如請求項23或24之套組，其中該抗N3pGlu Aβ抗體包含輕鏈(LC)及重鏈(HC)，其中該LC及該HC係選自由以下各者組成之群：a)SEQ ID NO：28之LC及SEQ ID NO：29之HC；b)SEQ ID NO：28之LC及SEQ ID NO：30之HC；c)SEQ ID NO：33之LC及SEQ ID NO：35之HC；d)SEQ ID NO：12之LC及SEQ ID NO：11之HC；及e)SEQ ID NO：13之LC及SEQ ID NO：11之HC。
如請求項23或24之套組，其中該抗N3pGlu Aβ抗體包含兩個輕鏈(LC)及兩個重鏈(HC)，其中各LC及各HC係選自由以下各者組成之群：a)SEQ ID NO：28之LC及SEQ ID NO：29之HC；b)SEQ ID NO：28之LC及SEQ ID NO：30之HC；c)SEQ ID NO：33之LC及SEQ ID NO：35之HC；d)SEQ ID NO：12之LC及SEQ ID NO：11之HC；及e)SEQ ID NO：13之LC及SEQ ID NO：11之HC。

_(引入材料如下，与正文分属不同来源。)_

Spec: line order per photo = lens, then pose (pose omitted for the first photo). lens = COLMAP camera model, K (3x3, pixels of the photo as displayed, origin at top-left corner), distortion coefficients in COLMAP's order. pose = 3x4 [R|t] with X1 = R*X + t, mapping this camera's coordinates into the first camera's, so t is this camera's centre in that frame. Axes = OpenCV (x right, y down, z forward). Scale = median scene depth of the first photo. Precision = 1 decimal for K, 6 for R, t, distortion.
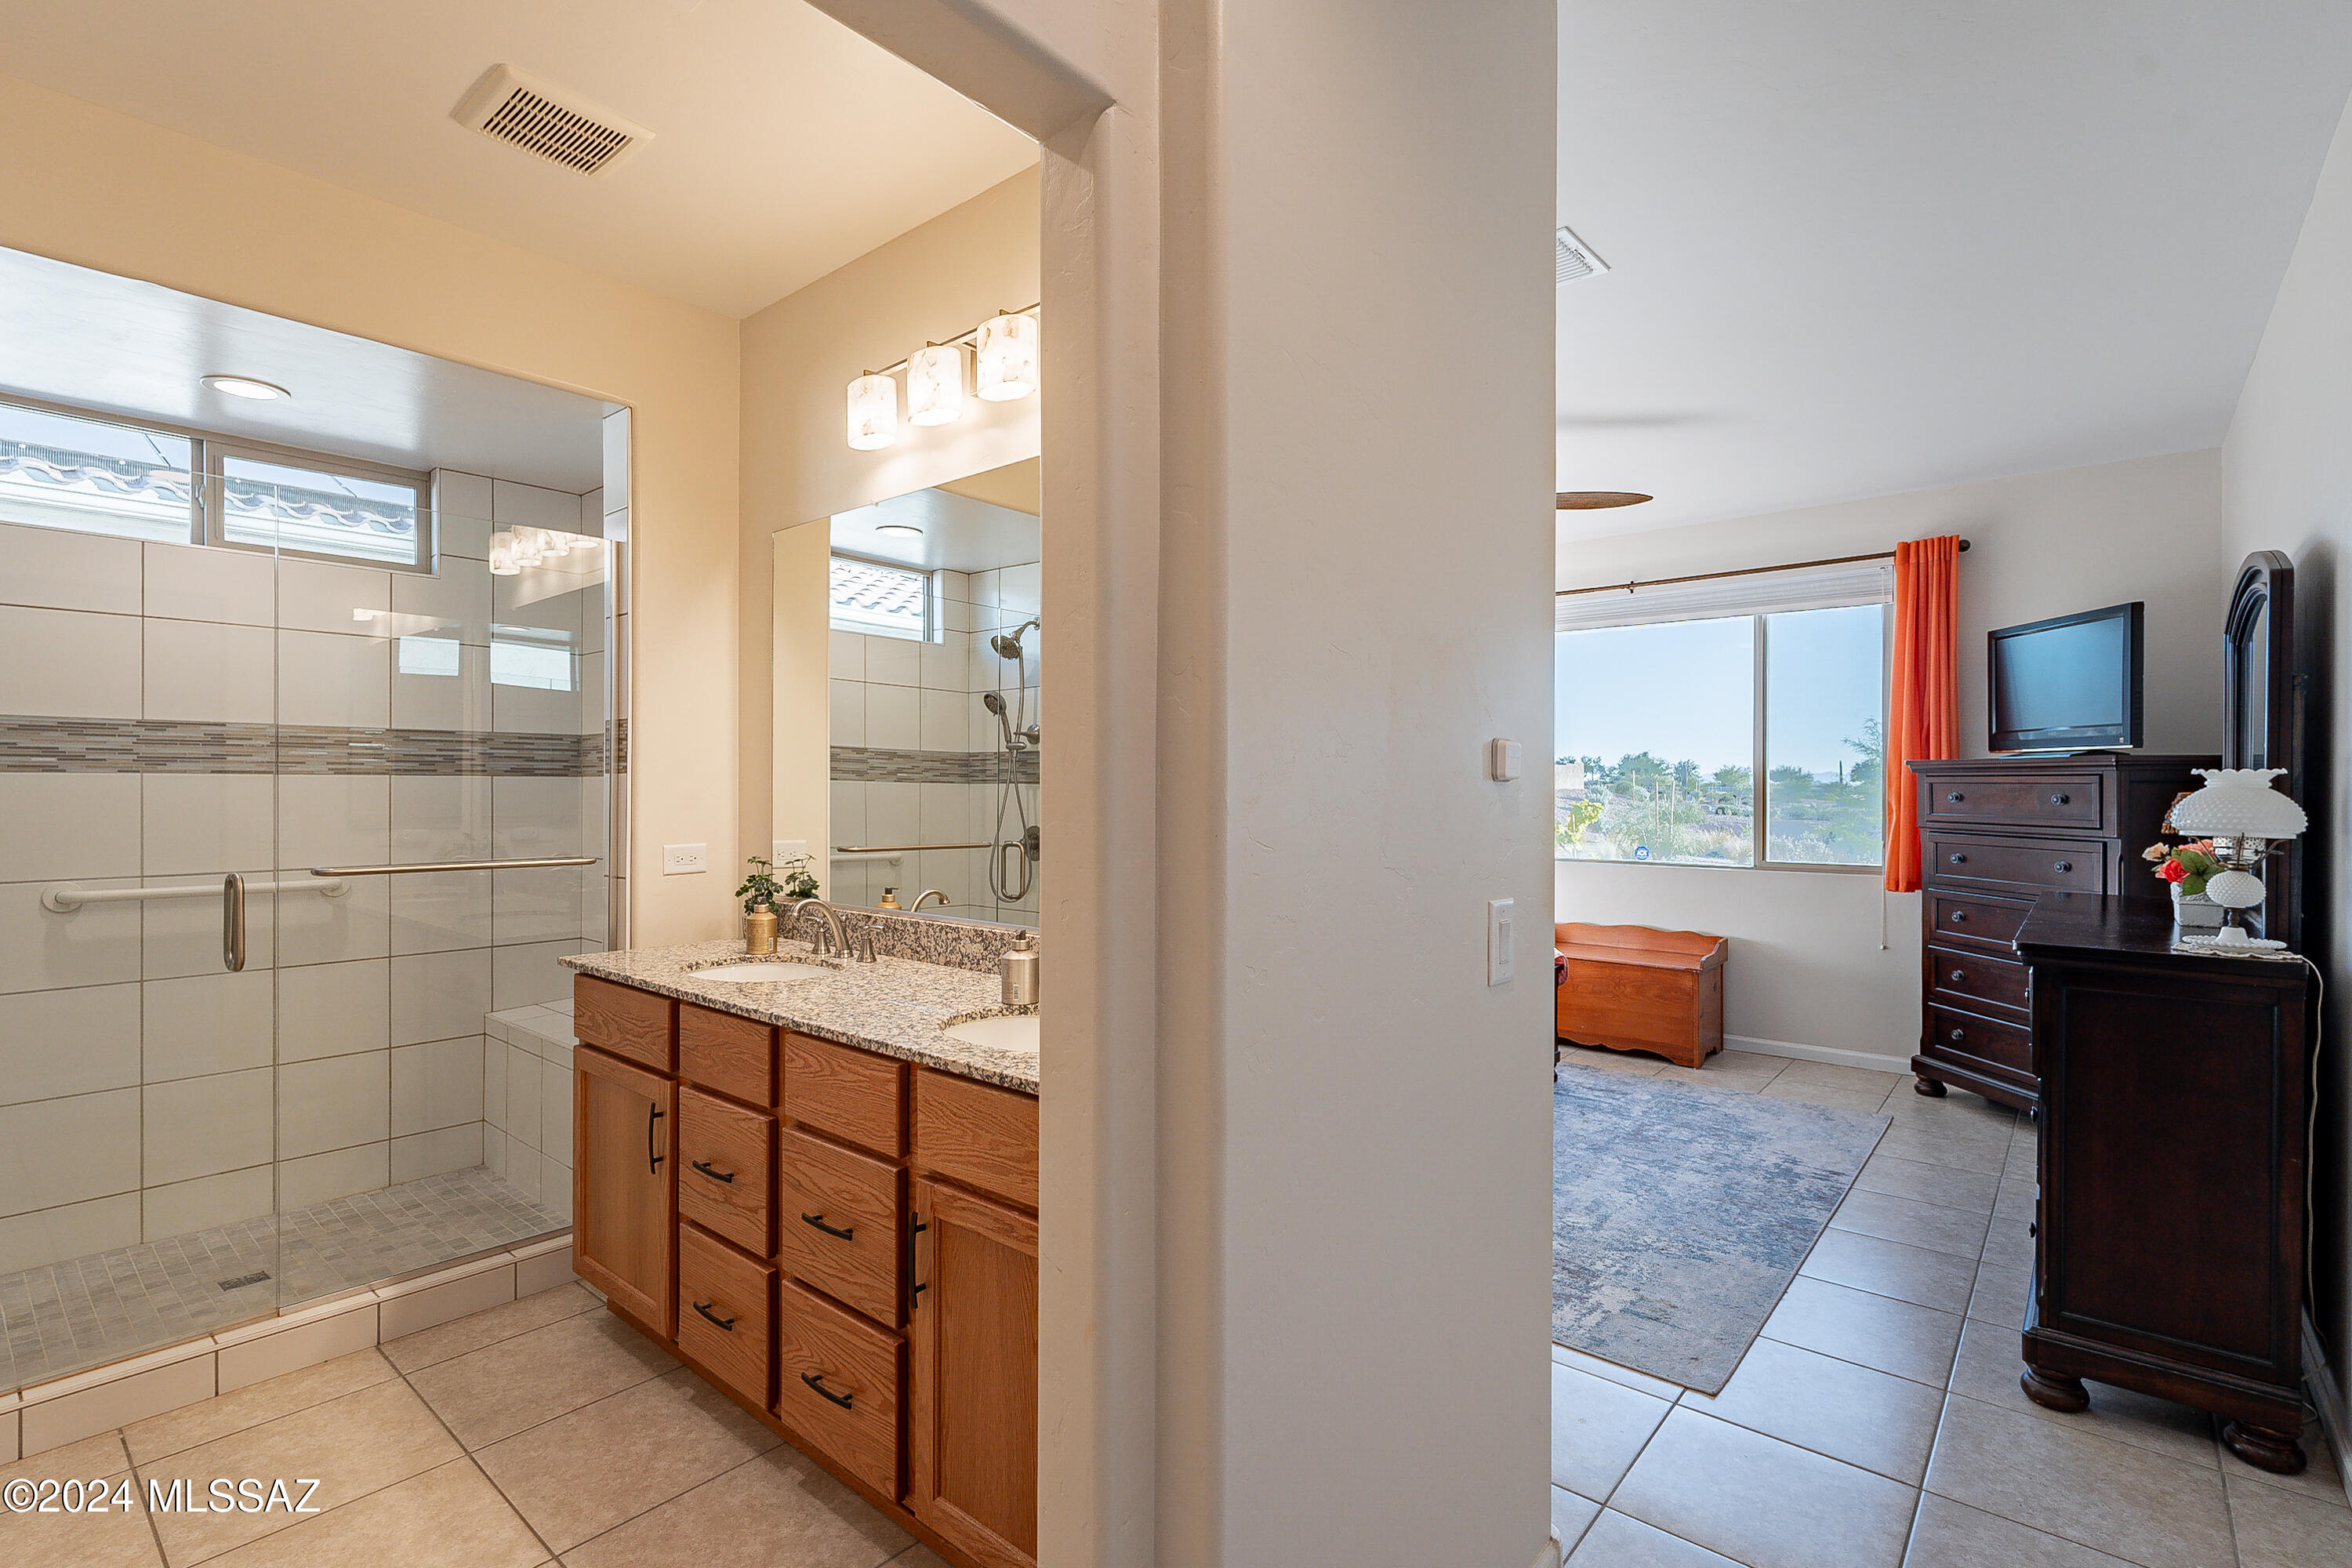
lens RADIAL K [[1102.7, 0, 1169.0], [0, 1102.7, 791.2], [0, 0, 1]] dist [-0.000114, -0.000814]
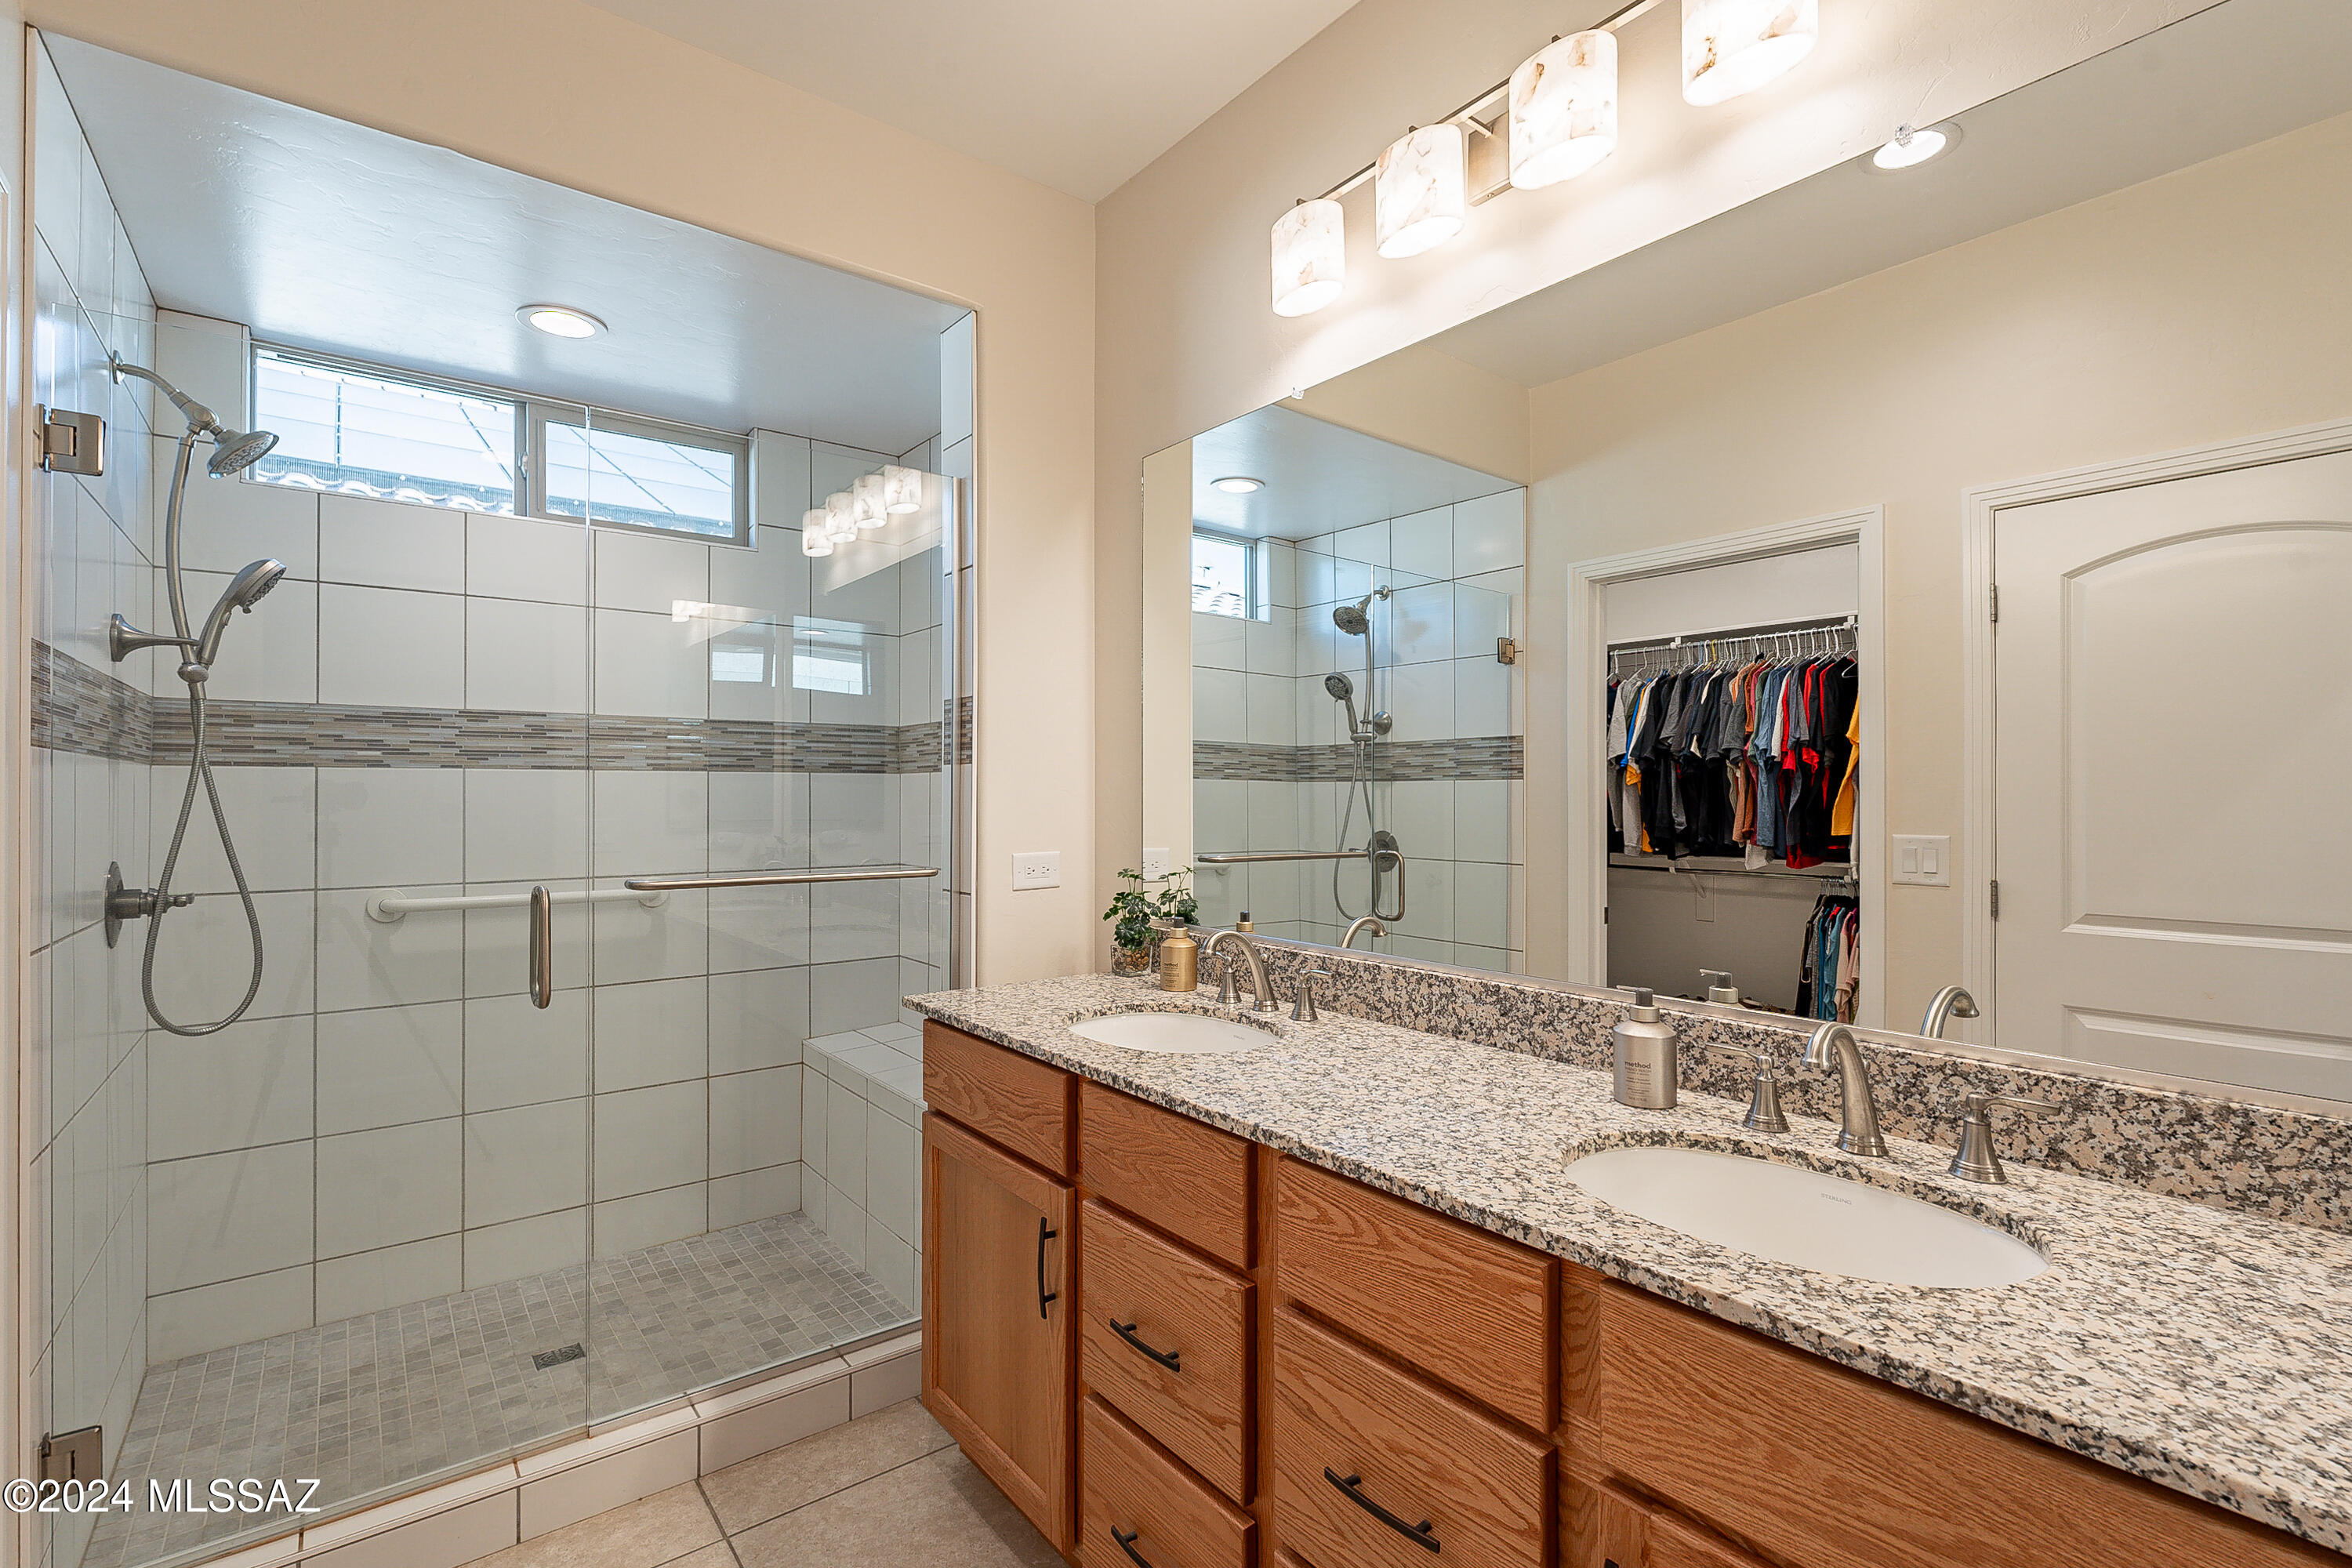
lens RADIAL K [[1083.5, 0, 1171.3], [0, 1083.5, 789.5], [0, 0, 1]] dist [-0.002391, -0.000166]
pose [[0.979087, -0.003763, -0.203409, -0.197643], [0.002372, 0.999972, -0.007083, 0.009084], [0.203430, 0.006453, 0.979068, 0.267591]]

如請求項23或24之套組，其中該抗N3pGlu Aβ抗體包含SEQ ID NO：28之LC及SEQ ID NO：29之HC。
如請求項23或24之套組，其中該抗N3pGlu Aβ抗體包含SEQ ID NO：28之LC及SEQ ID NO：30之HC。
如請求項23或24之套組，其中該抗N3pGlu Aβ抗體包含SEQ ID NO：33之LC及SEQ ID NO：35之HC。
如請求項23或24之套組，其中該抗N3pGlu Aβ抗體包含SEQ ID NO：12之LC及SEQ ID NO：11之HC。
如請求項23或24之套組，其中該抗N3pGlu Aβ抗體包含SEQ ID NO：13之LC及SEQ ID NO：11之HC。